It started with slight symptoms. But Sarah Stewart worried that her daughter, Mary Mitchell, then 2, wasn’t speaking like she should.
At first, doctors believed the girl had a sensory processing disorder but she didn’t respond to therapy.
“It was just subtle things,” Stewart, 36, of Knoxville, Tennessee, told TODAY. “The speech is probably the most obvious one. She can draw a circle but the other kids in her preschool can draw a circle with two eyes and a mouth.”
The Stewarts wondered if Mary Mitchell might be on the autism spectrum, but the pediatrician didn’t agree. He ran genetic tests and discovered the answer. Mary Mitchell has Sanfilippo syndrome, a rare genetic condition sometimes known as “childhood Alzheimer’s,” which affects one of 70,000 children. Those with the progressive neurodegenerative disorder lose their ability to speak and comprehend before becoming immobilized and dying in their teen years.
There’s no cure.
“We were shocked,” Stewart said. “We were in disbelief to be told it was something that effects her life expectancy and to be told on top of that there was no treatment.”
On the same day of Mary Mitchell's diagnosis, Stewart discovered another girl with the disorder, Lulu, who was receiving an experimental gene therapy for Sanfilippo syndrome.

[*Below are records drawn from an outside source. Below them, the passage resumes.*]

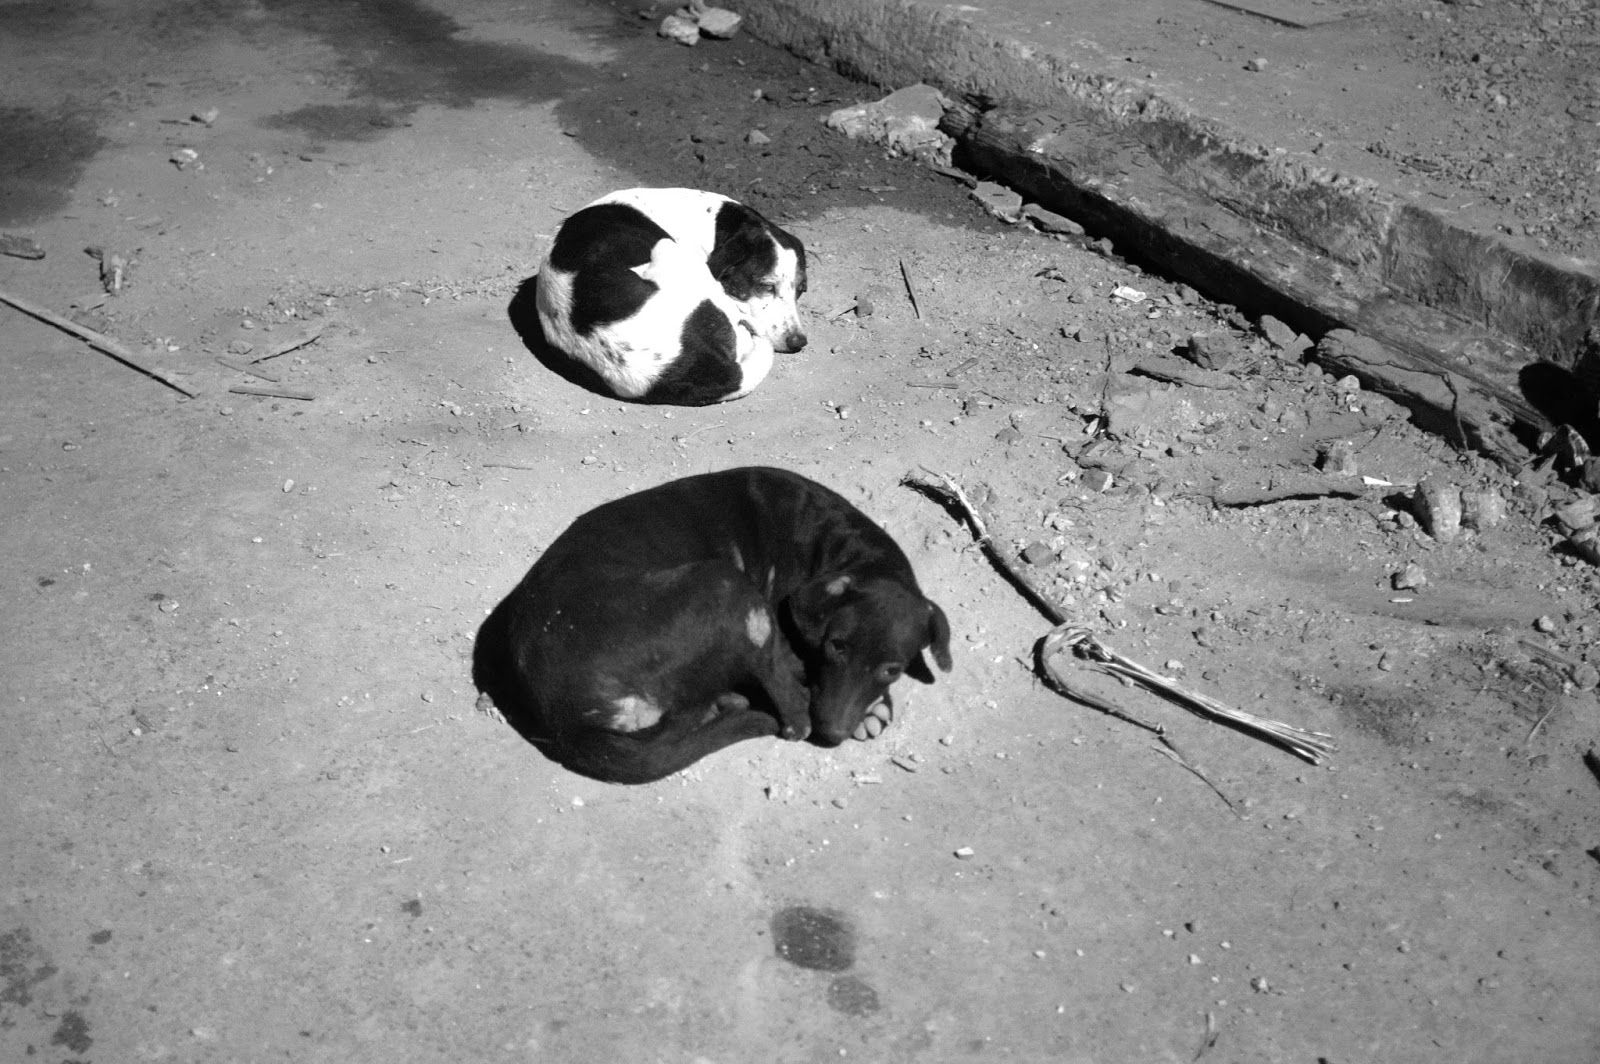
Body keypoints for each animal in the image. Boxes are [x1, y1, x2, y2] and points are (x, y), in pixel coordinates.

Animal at [485, 467, 951, 784]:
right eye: (835, 646)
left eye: (891, 669)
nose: (833, 732)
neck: (841, 545)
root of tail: (561, 719)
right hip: (724, 584)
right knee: (790, 714)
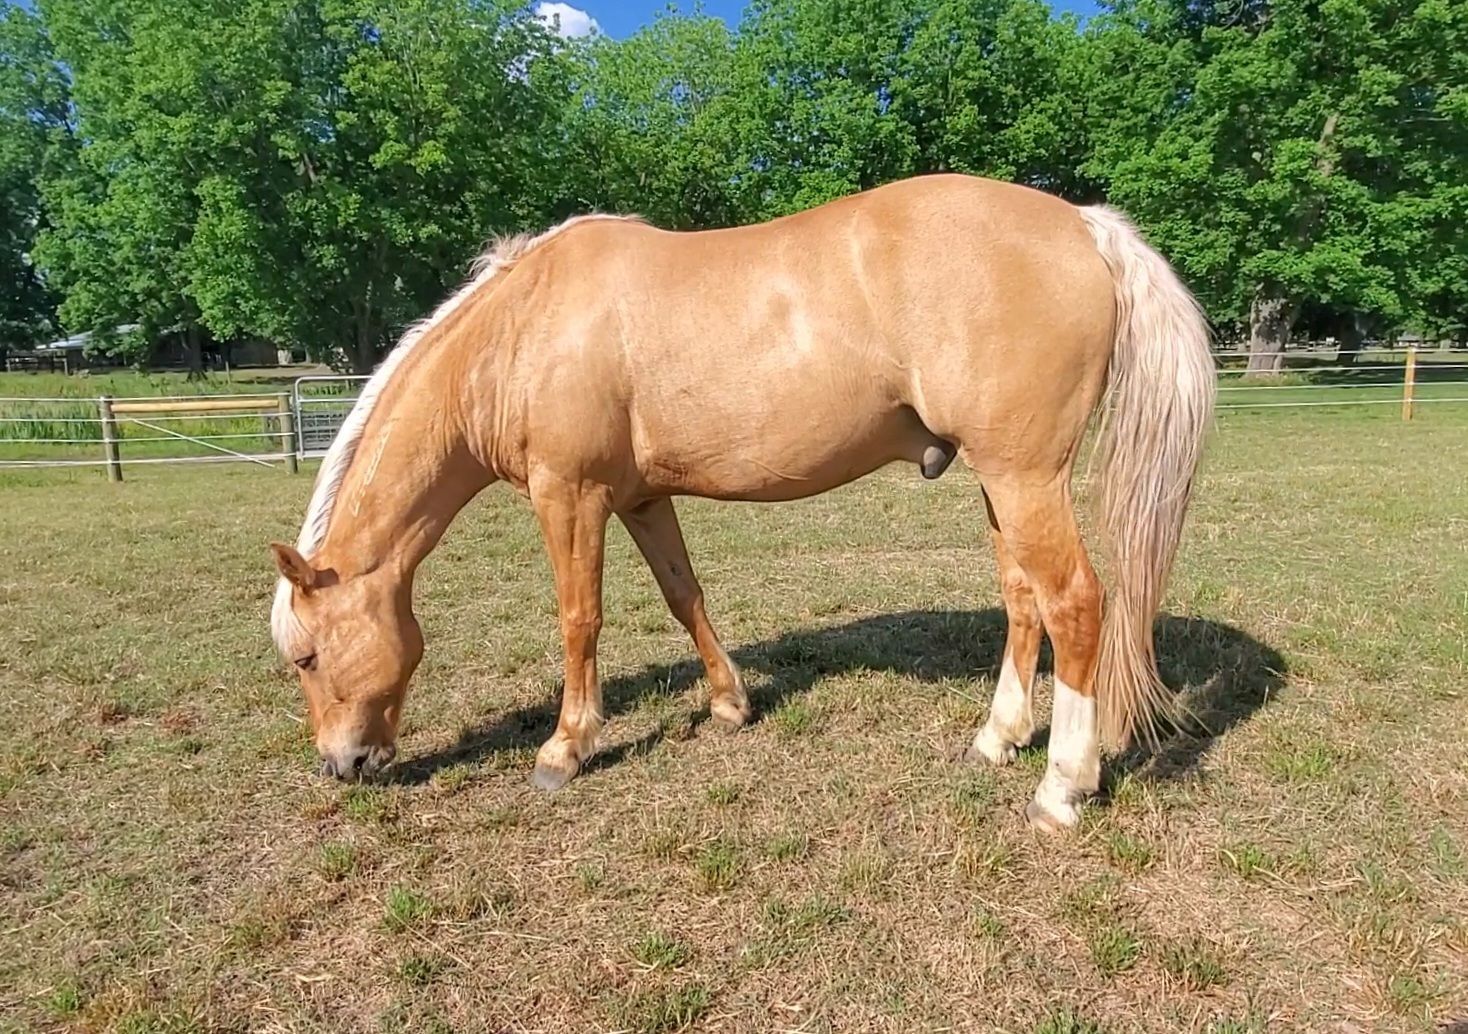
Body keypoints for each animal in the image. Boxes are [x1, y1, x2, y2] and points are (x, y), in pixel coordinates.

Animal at [269, 173, 1215, 831]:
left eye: (307, 657)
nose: (341, 767)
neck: (522, 330)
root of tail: (1085, 225)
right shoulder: (641, 498)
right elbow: (684, 594)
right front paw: (730, 704)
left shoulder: (568, 496)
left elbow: (580, 618)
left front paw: (565, 748)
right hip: (1001, 482)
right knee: (1024, 602)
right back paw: (998, 739)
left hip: (1025, 477)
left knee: (1076, 604)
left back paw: (1062, 788)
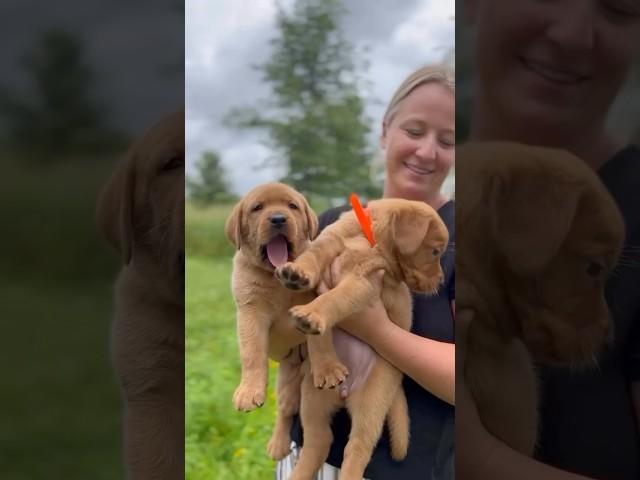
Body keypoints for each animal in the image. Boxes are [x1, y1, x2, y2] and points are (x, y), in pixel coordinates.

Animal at [226, 182, 350, 460]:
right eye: (257, 208)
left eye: (292, 206)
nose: (278, 218)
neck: (277, 276)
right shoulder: (250, 311)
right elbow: (251, 354)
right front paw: (249, 391)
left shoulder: (315, 299)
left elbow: (320, 340)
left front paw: (328, 369)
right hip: (285, 382)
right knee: (284, 411)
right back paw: (277, 444)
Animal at [276, 198, 450, 480]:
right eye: (435, 252)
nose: (442, 280)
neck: (366, 237)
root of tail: (345, 391)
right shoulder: (329, 242)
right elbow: (312, 255)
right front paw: (297, 271)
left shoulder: (362, 283)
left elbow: (334, 298)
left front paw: (312, 313)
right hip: (312, 398)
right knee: (318, 439)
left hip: (372, 400)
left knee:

Stewart and her husband Mitch hope that treatment could help their daughter.
“We knew how big of a deal this gene therapy was,” Stewart said.
In Sanfillippo syndrome, also known as MPS3, a gene malfunctions so there’s less of an enzyme needed to break down complex sugars, which build up to dangerous levels.
There are four types A, B, C and D. A starts the earliest and is the most common. It’s the type that Mary Mitchell has.
Mary Mitchell is the second child to receive the therapy. It is a one-time treatment where a viral vector — which is harmless because the virus’ DNA is removed — delivers a properly functioning gene to the brain through six burr holes drilled into Mary Mitchell's skull by surgeons at Weill Cornell in New York City.
“The hope is that it will spread throughout her brain and it will cause her body to start producing this enzyme,” Stewart said.
The trial will follow 20 participants, receiving the therapy, for two years. Scientists will follow how their brains develop, their cognition, speech and motor skills.
In 2016, Eliza O’Neill, then 6, was the first patient in the United States to receive gene therapy for Sanfilippo syndrome. After her diagnosis in 2013, her parents, Glenn and Cara O’Neill were so determined to find a cure that they started a nonprofit, Cure Sanfilippo Foundation, to raise money to fund research for it.
“We certainly care about children getting treatments, getting some type of treatment to halt the disease,” Glenn O’Neill, told TODAY.
Since her trial, Eliza’s lost her ability to speak but still makes noise to communicate. Even though her speech was lost, they continue to think her participation changed her life.
“The medicine has had a big impact on the quality of life, her ability to focus and sleep and not have inexplicable pain tantrums where she is going into spasms,” O’Neill explained.
Because Eliza was the first she received a smaller dose. The last children in the trial received about six times the amount of the therapy that Eliza received. There's not a lot of public information about the outcomes and O’Neill wonders how they’re doing.
Even though Eliza isn't cured, the family is grateful for her participation.
“We knew it was an unknown and we would do it again in a heartbeat,” he said. “The goal is that there will be something available for all kids.”
The hope for the future.
While Eliza still exhibits declining function, her family is hopeful the treatment was enough to stop the now 9-year-old from experiencing a steep decline in a matter of years.
“She is able to still use a fork and put a fork into whatever type of food she has and feeds herself. We are thrilled about that,” he said. “Everything she needs we still need to do for her.”
According to her Facebook page, Lulu, the girl who was the first to receive the latest gene therapy, is making gains. Her “cognitive age increased by six months,” and she is learning new words and phrases, a significant gain for the 5-year-old.
While it has been just a week since Mary Mitchell receive her gene therapy, her family has noticed differences. Her speech is much clearer and she is saying words she never before said.
“She’s also said so many new words, close to 15 to 20,” Stewart said. “It’s truly unbelievable.”
Mary Mitchell, who loves Dolly Parton so much she asked the nurses to play “Jolene” during appointments, left the hospital and will be soon be returning home. Because she's only 3 and hasn’t lost any skills her family hopes that the treatment will prevent her from declining, although they know it is certainly too early to know if it works. They believe God has helped Mary Mitchell thrive.
“We’re so excited and thankful,” Stewart said.
[Editor's note: An earlier version of this story said Eliza was the first to receive gene therapy for Sanfilippo. She was the first patient in the U.S.]